Are Immunosuppressive Drugs a Useful Adjuvant to Treatment of HIV with Antiretrovirals?

The use of HAART has produced significantly positive results in reducing the morbidity and mortality of HIV infection. Still, the prospects of long-term treatment have been diminished by the serious adverse side effects of antiretroviral drugs and by the development of multi-drug resistance to these agents.

Various approaches have been considered and studied to circumvent these pitfalls, including structured treatment interruptions (STI) and the use of immune therapies and therapeutic vaccines.

In the current article, Spanish researchers at the University of Barcelona, Spain report on the employment of immunosuppressive drugs as adjuvant therapy.

The investigators point out that HIV infection is characterized by a strong and continuous state of immune activation, as evidenced by the elevation of  activated CD8+ T cells and the increased turnover of B and T lymphocytes, natural killer cells, and high levels of pro-inflammatory cytokines (e.g. interleukin-7 and tumor necrosis factor-alfa.

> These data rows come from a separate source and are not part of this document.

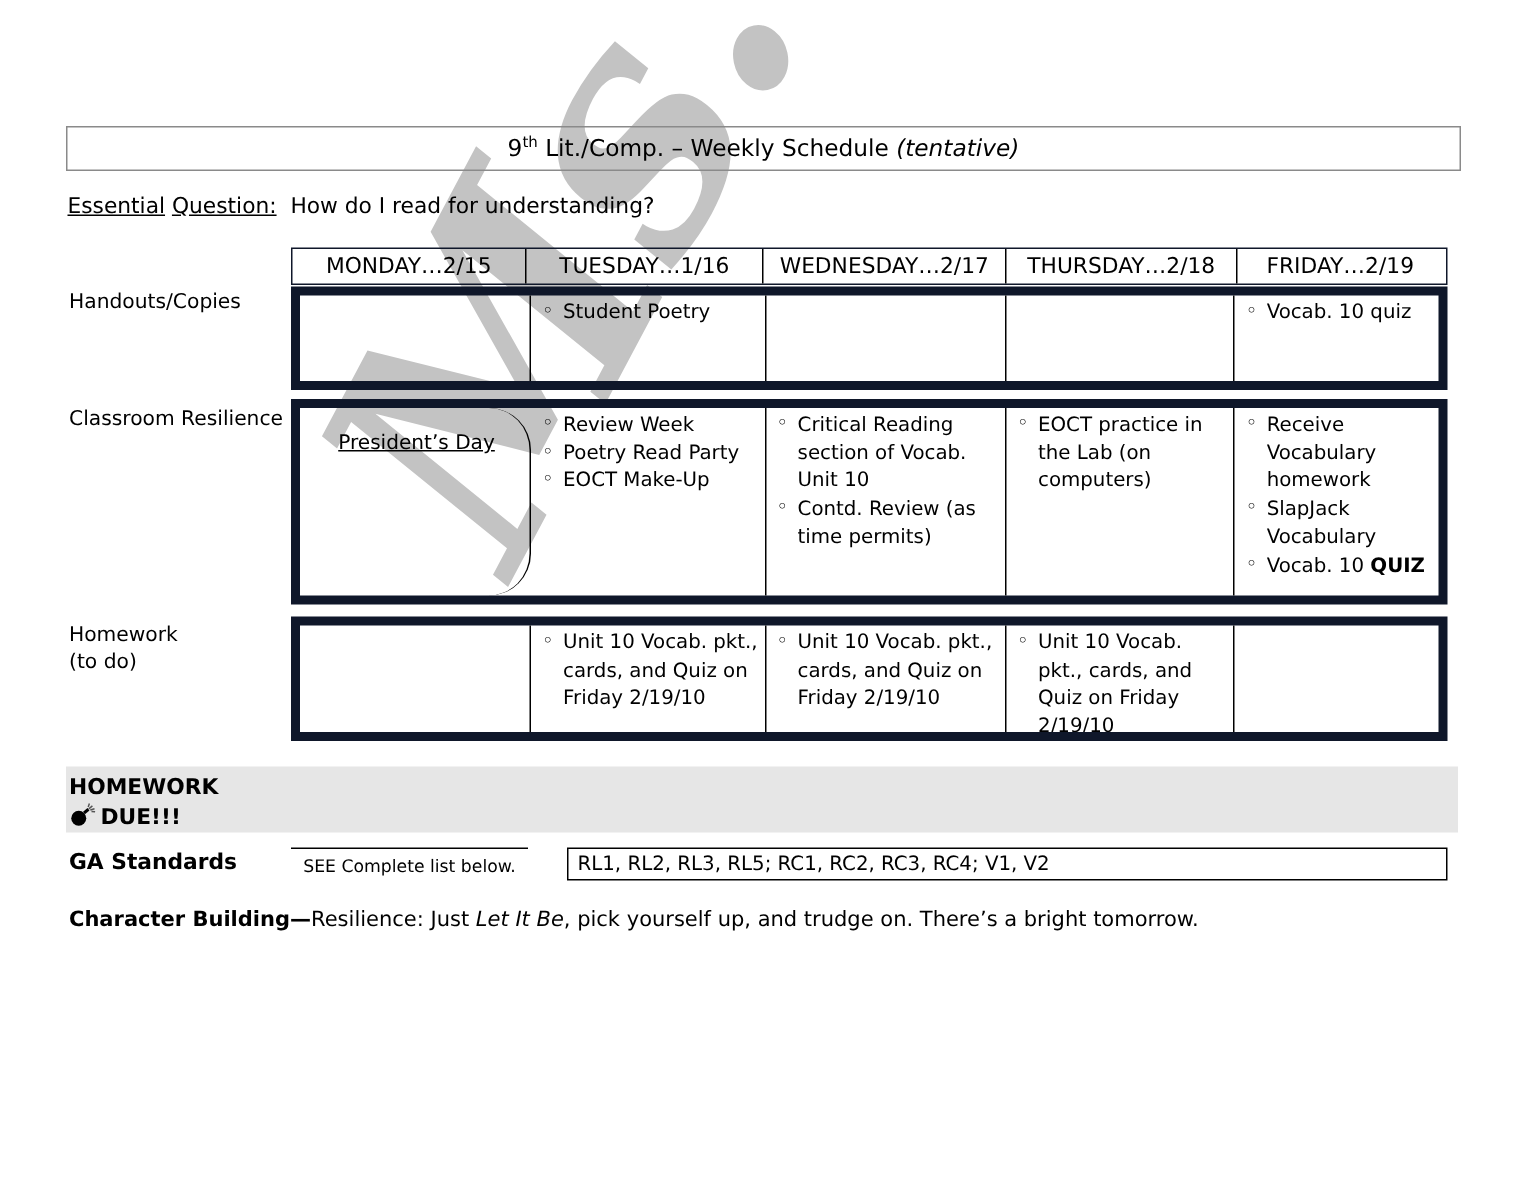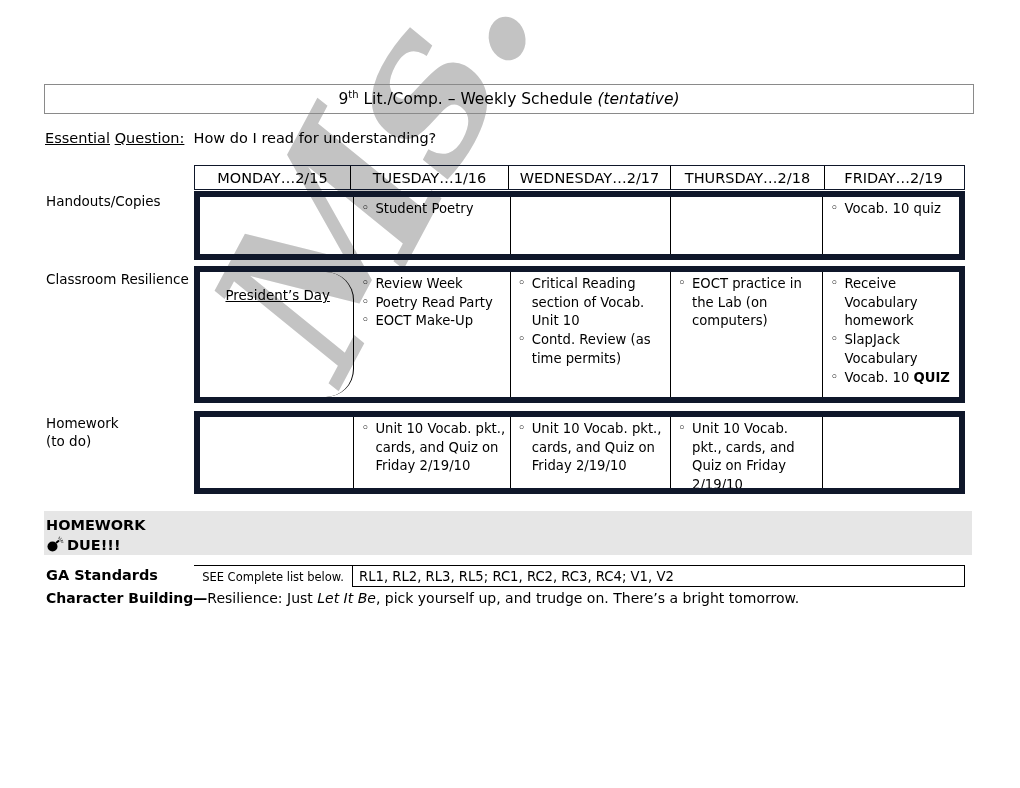--- a/index.html
+++ b/index.html
@@ -219,6 +219,7 @@
     height: 22px;
     display: flex;
     box-sizing: border-box;
+    gap: 26px;
   }
   #ga-see {
     width: 158px;

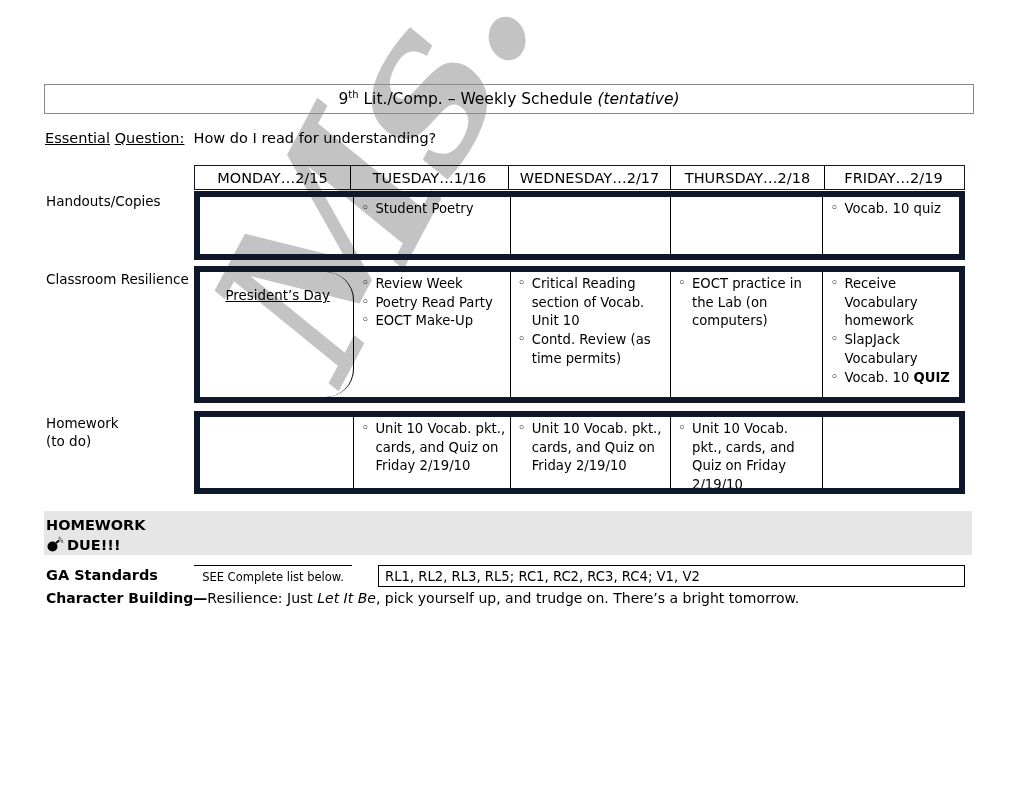--- a/index.html
+++ b/index.html
@@ -244,7 +244,7 @@
   
   #character-building {
     left: 46px;
-    top: 590px;
+    top: 605px;
     font-size: 14px;
     white-space: nowrap;
   }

Further, say the researchers, “this continual process leads to the spread of HIV infection and to the exhaustion of the immune system.” They subscribe to the rationale that the use of immunosuppressive drugs could favorably alter this state of hyper immune activation.

Potential agents studied to date to accomplish this include corticosteroids, hydroxyurea (HU), mycophenelate mofetil (MMF), thalidomide and ciclosporin A.
The use of ciclosporin A and probably other immunosuppressive drugs reduces the number of activated CD4 cells that support massive virus production, and may prevent sequestration of CD4 T cells into lymphoid tissue, which is the place of antigen presentation and productive HIV infection.

However, it is not  known whether—by establishing a new immunological set-point that may affect the rate of disease progression—these approaches will clinically benefit long-term infection.

In the chronic stage of infection, the tructured treatment interruption (STI) strategy allows for control of viral replication in ~20% of patients. However, the use of HU and MMF showed the significant improvement in viral dynamics after HAART interruption mainly because of cytostatic and immune properties that did not have a deleterious effect on HIV-specific responses.

This approach could also have an indirect impact on the latent reservoir pool, strikingly diminishing the pool of activated T cells. It was demonstrated that MMF reduced the isolation of the virus from the T cell peripheral pool and also from lymphoid tissue, decreasing the release rate of virus from reservoirs. Studies focusing on the correct measure of viral load in reservoirs are needed.

Optimal candidates, exact drug, dosage, duration of therapy and the optimum time to initiate it within the natural course of infection are questions that need to be answered in the context of large clinical trials.

The authors conclude, “Although no major drug toxicity was reported in trials using different drugs, the long-term safety in terms of opportunistic infections and development of lymphoproliferative diseases are a major concern.”

“The strategy for using drugs that interfere with the HIV life-cycle, acting on the target cells of HIV rather than on viral enzymes, offers the advantage of avoiding the development of antiretroviral drug-resistant HIV mutants.”

“Caution is required when combining HAART and cytostatic drugs in HIV infection until the impact and long-term safety of this approach have been further investigated in larger clinical trials.”

03/12/04

Reference
E Fumero and others. Immunosuppressive drugs as an adjuvant to HIV treatment. Journal of Antimicrobial Chemotherapy 53: 415-417. February 12, 2004.